Easy Rider - 1969 - Dennis Hopper
Credit: Far Out / Columbia Pictures

The film opens with Steppenwolf’s ‘Born to Be Wild,’ arguably the greatest needle drop in cinema history. That instantly recognisable guitar riff and John Kay’s roaring vocal became the defining anthem for the biker generation and, in a broader sense, for the restless, road-tripping spirit of the late ’60s. Elsewhere, The Byrds’ ‘Wasn’t Born to Follow’ plays as Fonda and Hopper ride through the wide-open American landscape, its jangling Rickenbackers, sweet harmonies, and discordant psychedelic sound effects creating a slightly unnerving version of a ramblin’ country-rock vibe.

Roger McGuinn, who arranged several of the songs used in the film, also contributed a haunting cover of Bob Dylan’s ‘It’s Alright, Ma (I’m Only Bleeding)’, while The Band’s ‘The Weight’, covered for legal reasons on the LP by the band Smith, underscored one of the movie’s most introspective moments. The latter track has since become arguably the most covered song of the late ‘60s, especially at all-star award ceremony jam sessions, and Easy Rider certainly played a role in its legendary status.

Jimi Hendrix’s ‘If 6 Was 9′ added some swagger and defiance to the mix (“I’m gonna wave my freak flag high!”), though he’d notably be dead just a year later. The Electric Prunes’ ‘Kyrie Eleison’, meanwhile, lent an eerie, quasi-religious air to one of the film’s most surreal sequences.

Altogether, these songs weren’t just background music. They were the foundation to the story Fonda and Hopper were telling, amplifying the characters’ confusion, search for freedom, and disillusionment in real time.

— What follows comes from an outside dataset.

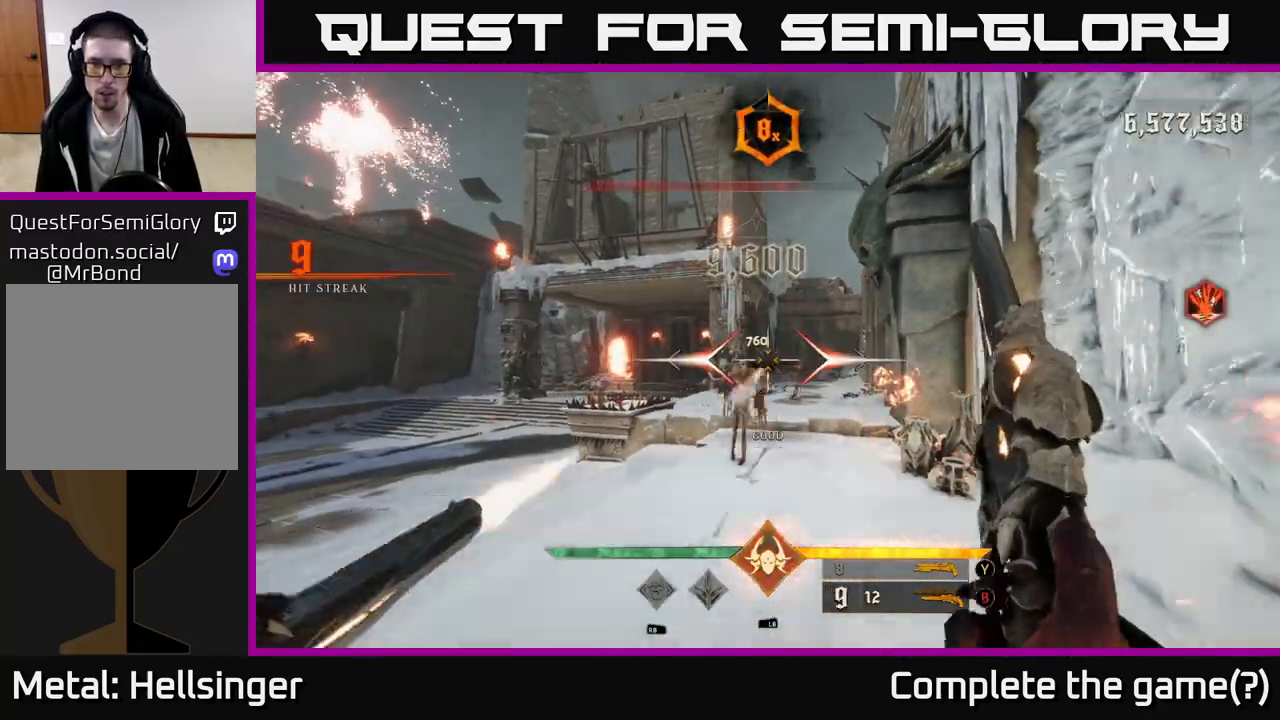
{"buttons": [], "left_stick": "down", "right_stick": "center", "events": [[50, "R2", "up"], [50, "left_stick", "down"], [167, "left_stick", "down-left"], [317, "right_stick", "down-right"], [400, "left_stick", "center"], [417, "R2", "down"], [433, "right_stick", "center"], [467, "left_stick", "down"], [483, "R2", "up"]]}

Of course, you could certainly enjoy the songs on the Easy Rider soundtrack without having ever seen the film, but it seems like just about everybody had done both in the summer of ‘69. As a result, even though the decade was coming to an end, this major pop-cultural touchstone felt like one of its last great yelps into the abyss. Nixon was here, the 1970s were coming, and the hippie dream was dying. But Easy Rider, the film and its songs, remain frozen in time, reminding the Baby Boom generation of an alternate road they nearly rode down, or imagined they could have.